A collaborative way to tackle the Zika virus, which has been causing much concern both nationally and internationally, was the subject of a meeting convened by the Ministry of Public Health yesterday.
In attendance were the Ministers of Public Health, Dr. George Norton (Senior Minister), and Dr. Karen Cummings (Minister within the Ministry); along with officials from the Ministry of Foreign Affairs who deliberated with regional and international stakeholders.
The stakeholders included United Nations Children’s Fund (UNICEF) Representative to Guyana and Suriname, Ms. Marianne Flach; Director General of the Foreign Affairs Ministry, Audrey Jardine-Waddell; Deputy Head of Mission of the Brazilian Embassy, Sabinie Popoff; and Programme Manager of Health Sector Development at CARICOM, Dr. Rudolph Cummings.
The meeting was held following the World Health Organisation’s declaration of the Zika Virus as a Public Health Emergency of international concern.
The Regional and International representatives gave assurances of their support to Guyana. Thus far there has only been one confirmed case of the Zika virus.
Minister Norton at the meeting stressed that it was in recognition of the importance of all relevant stakeholders in charting the way forward that the Ministry has embraced collaboration with key stakeholders in the form of regional and international representatives.
The Ministry of Public Health, through the Vector Control Services Department currently has a schedule of fogging exercises for eight of Guyana’s 10 administrative regions. There are however plans to include the remaining regions shortly.
As part of the preventative measures the Ministry has incorporated house to house activities and the distribution of treated mosquito nets.
Dr. Horace Cox, who currently has responsibility for the Vector Control Services Unit said that very soon there will be intensified surveillance at ports of entry and the availability of more public education materials.
He stressed the importance of community participation and urged persons to prevent mosquito bites, as far as possible, even as efforts are made to eliminate possible breeding sites of mosquitoes.

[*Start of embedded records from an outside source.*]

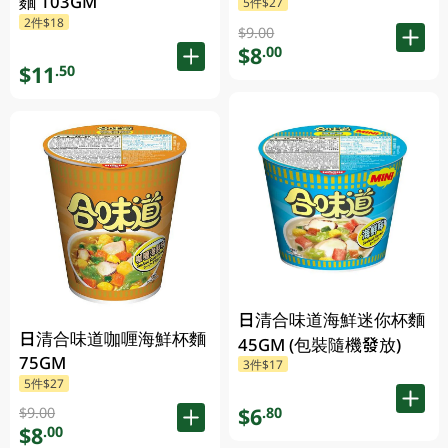
麵 103GM
5件$27
2件$18
$9.00
$8
.00
$11
.50
日清合味道海鮮迷你杯麵
日清合味道咖喱海鮮杯麵
45GM (包裝隨機發放)
75GM
3件$17
5件$27
$6
.80
$9.00
$8
.00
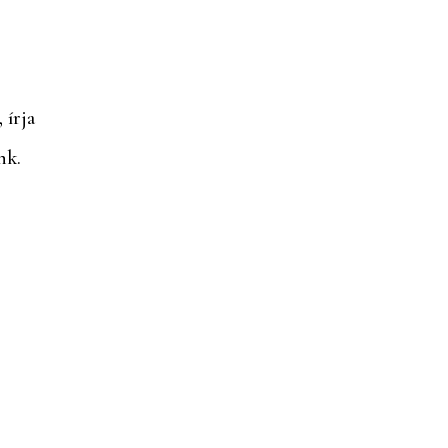
, írja
nk.
i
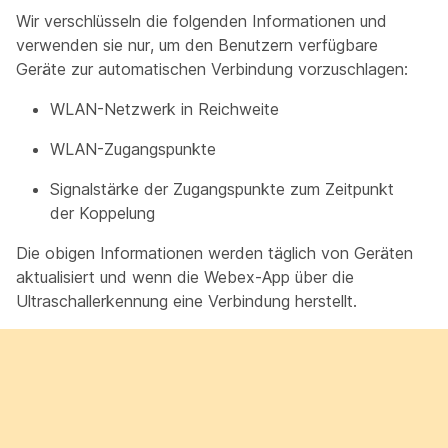
Wir verschlüsseln die folgenden Informationen und
verwenden sie nur, um den Benutzern verfügbare
Geräte zur automatischen Verbindung vorzuschlagen:
WLAN-Netzwerk in Reichweite
WLAN-Zugangspunkte
Signalstärke der Zugangspunkte zum Zeitpunkt
der Koppelung
Die obigen Informationen werden täglich von Geräten
aktualisiert und wenn die Webex-App über die
Ultraschallerkennung eine Verbindung herstellt.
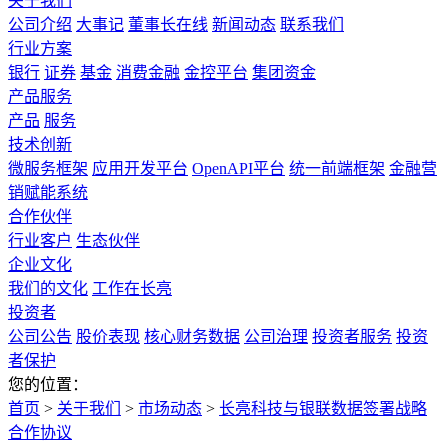
关于我们
公司介绍
大事记
董事长在线
新闻动态
联系我们
行业方案
银行
证券
基金
消费金融
金控平台
集团资金
产品服务
产品
服务
技术创新
微服务框架
应用开发平台
OpenAPI平台
统一前端框架
金融营
销赋能系统
合作伙伴
行业客户
生态伙伴
企业文化
我们的文化
工作在长亮
投资者
公司公告
股价表现
核心财务数据
公司治理
投资者服务
投资
者保护
您的位置：
首页
>
关于我们
>
市场动态
>
长亮科技与银联数据签署战略
合作协议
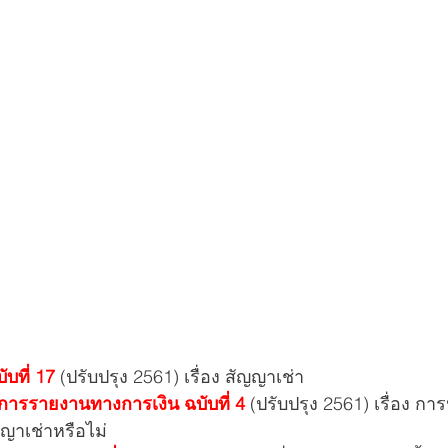
บที่ 17
 (ปรับปรุง 2561) เรื่อง สัญญาเช่า
รรายงานทางการเงิน ฉบับที่ 4
 (ปรับปรุง 2561) เรื่อง กา
าเช่าหรือไม่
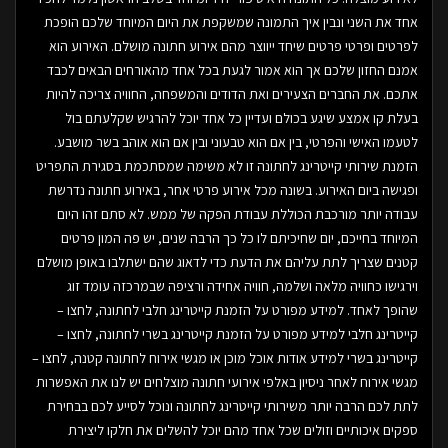
אחד את השני ונבין איך התמונה שמשקפת את היום המיוחד שלכם הופכת
לפרטים ופרטי פרטים שיחד ייווצר מהם אירוע חתונה מושלם. האירוע הוא
אמנם החזון שלכם אך הוא אמור לגעת בכל אחד מהאורחים הבאים לכבד
אתכם. את החברים הצעירים ואת הדודים והמשפחה, החוויה צריכה להיות
בעלת קו אמצע שיגע בכולם ועדיין כל אחד יוכל להרגיש שקלעתם בול
לטעמו האישי והפרטי, בין אם הוא טבעוני ובין אם הוא אוהב בשר מושבע.
הזמנת שירותי קייטרינג לחתונה זו לא משימה שמסתכמת בסגירת התפריט
ופגישה ביום האירוע. בשונה מכל אירוע פרטי אחר, באירוע חתונה נדרשת
עבודה יותר מורכבת הכוללת עבודת הפקה של ממש. לא סתם זהו היום
המיוחד בחייכם, יום שחיכיתם לו כל כך הרבה שנים, יש פה המון פרטים
קטנים שצריך לתת עליהם את הדעת כדי לדאוג שהם ישתלבו באופן מושלם
וירגישו כחוויה מלאה ושלמה, חוויה אחידה ורציפה שבמרכזה עומד זוג
שהופך לאחד. למידע מפורט על הזמנת קייטרינג חלבי לחתונה, לחצו –
קייטרינג חלבי למידע מפורט על הזמנת קייטרינג בשרי לחתונה, לחצו –
קייטרינג בשרי למידע אודות אוכל מוכן או מגשי אירוח לחתונה קטנה, לחצו –
מגשי אירוח לאחר ניסיון באלפי אירועי חתונה מוצלחים יש לנו את האפשרות
לתת לכם הרבה יותר משירותי קייטרינג לחתונה ונוכל לסייע לכם בבחירת
ספקים איכותיים וזולים שכל אחד מהם יוכל להשלים את חלקו ליצירת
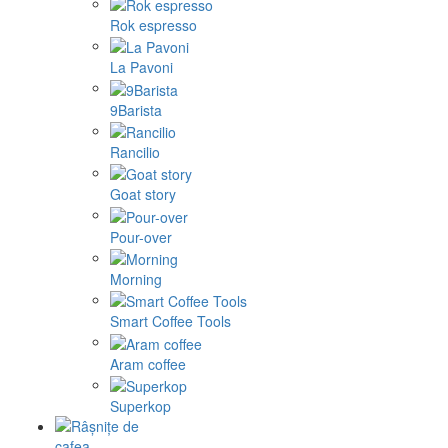
Rok espresso
La Pavoni
9Barista
Rancilio
Goat story
Pour-over
Morning
Smart Coffee Tools
Aram coffee
Superkop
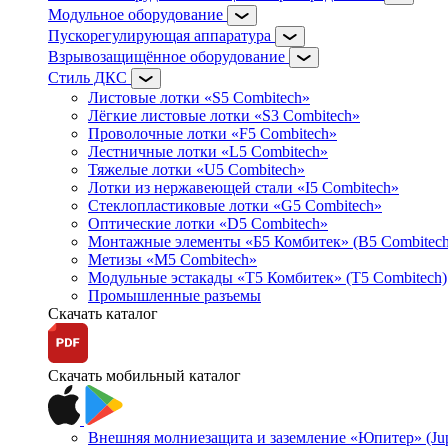
Модульное оборудование
Пускорегулирующая аппаратура
Взрывозащищённое оборудование
Стиль ДКС
Листовые лотки «S5 Combitech»
Лёгкие листовые лотки «S3 Combitech»
Проволочные лотки «F5 Combitech»
Лестничные лотки «L5 Combitech»
Тяжелые лотки «U5 Combitech»
Лотки из нержавеющей стали «I5 Combitech»
Стеклопластиковые лотки «G5 Combitech»
Оптические лотки «D5 Combitech»
Монтажные элементы «Б5 Комбитек» (B5 Combitech
Метизы «M5 Combitech»
Модульные эстакады «Т5 Комбитек» (T5 Combitech)
Промышленные разъемы
Скачать каталог
Скачать мобильный каталог
Внешняя молниезащита и заземление «Юпитер» (Jupi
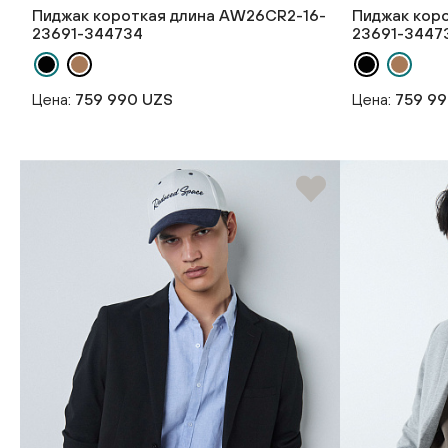
Пиджак короткая длина AW26CR2-16-
Пиджак кор
23691-344734
23691-3447
Цена:
759 990 UZS
Цена:
759 9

The Zika virus is transmitted by the Aedes aegypti and Aedes polynesiensis mosquitoes. Persons could try to avoid being bitten, by wearing light coloured clothing which covers their body, arms and legs. Applying insect repellent to exposed parts of the body and using household insecticide sprays, coils and candles can also be useful.
Controlling possible breeding sites around the home could include covering black tanks properly, ensuring that water is not lodged in tyres, plant containers and other vessels which harbour relative clean water.
The Zika virus is considered a self-limiting disease, with symptoms lasting four to seven days. It appears as a very moderate disease, with fever, headache, joint and muscle pain, rash and sometimes swelling of the limbs. Some persons may also experience vomiting, diarrhea and abdominal pain. A very distinct symptom too is that of conjunctivitis (red eyes).
Pregnant women, in particular, are urged to sleep under mosquito net, since the Zika virus is believed to have been the cause of some abnormalities in developing fetuses.